** start of Data for this task **
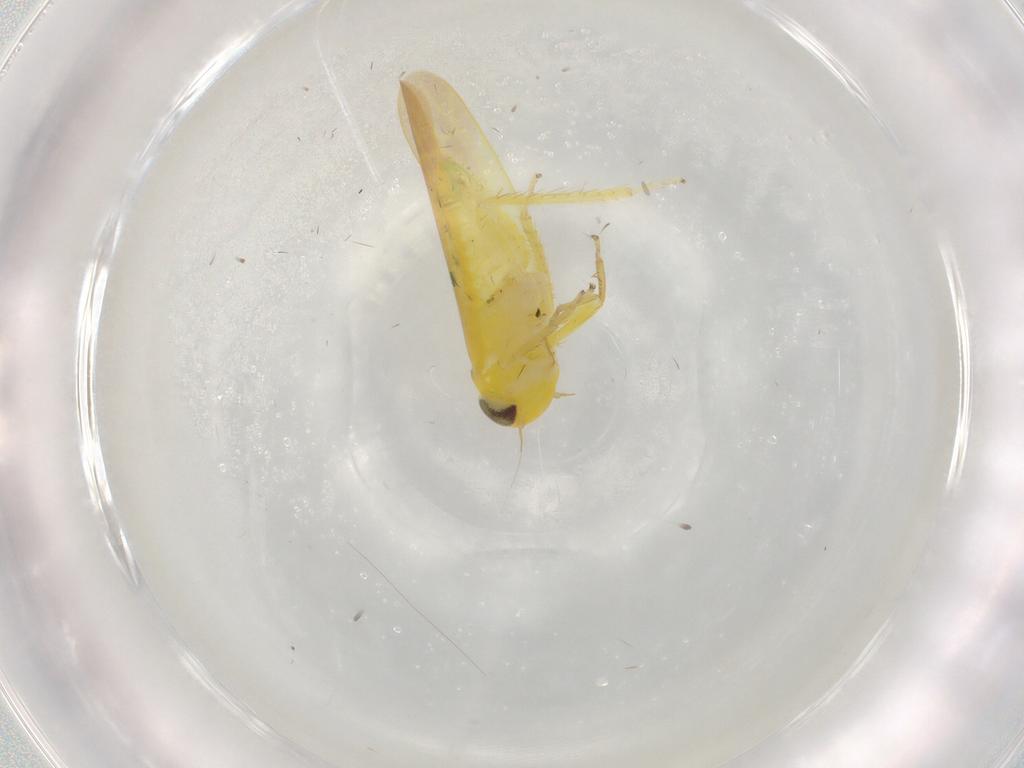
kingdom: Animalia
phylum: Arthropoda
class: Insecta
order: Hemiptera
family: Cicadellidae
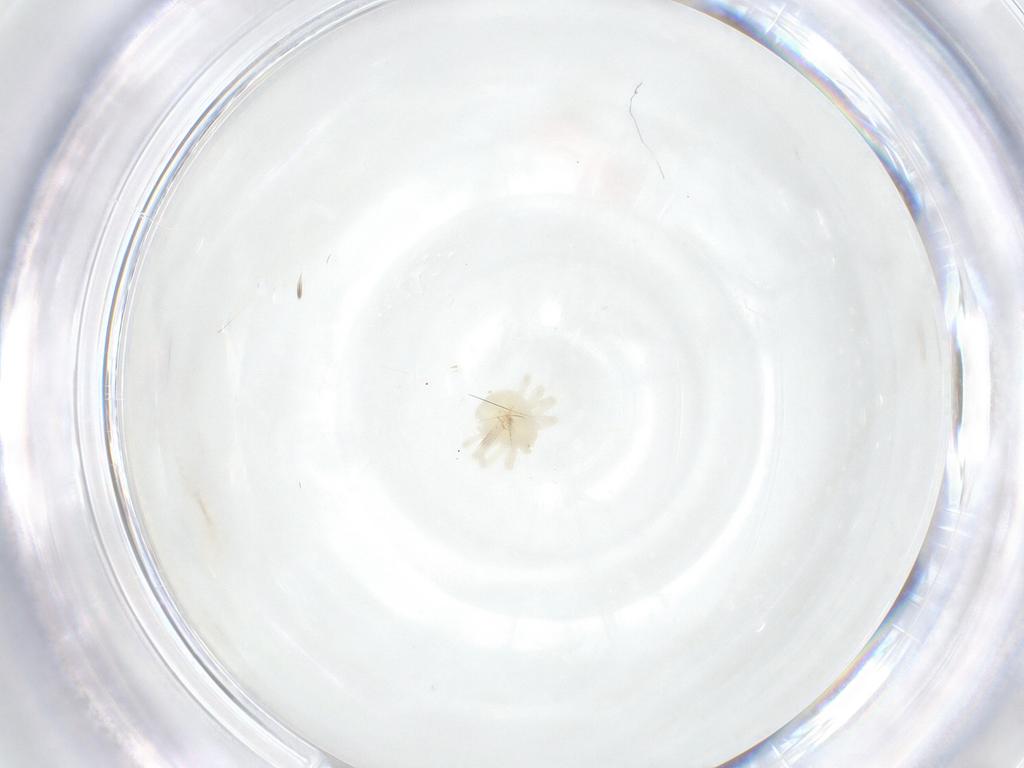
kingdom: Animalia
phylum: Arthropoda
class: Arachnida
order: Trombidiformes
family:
** end of Data for this task **
Please retype every line of the listing above word for word, leaving out the pictures.

kingdom: Animalia
phylum: Arthropoda
class: Insecta
order: Hemiptera
family: Cicadellidae
kingdom: Animalia
phylum: Arthropoda
class: Arachnida
order: Trombidiformes
family:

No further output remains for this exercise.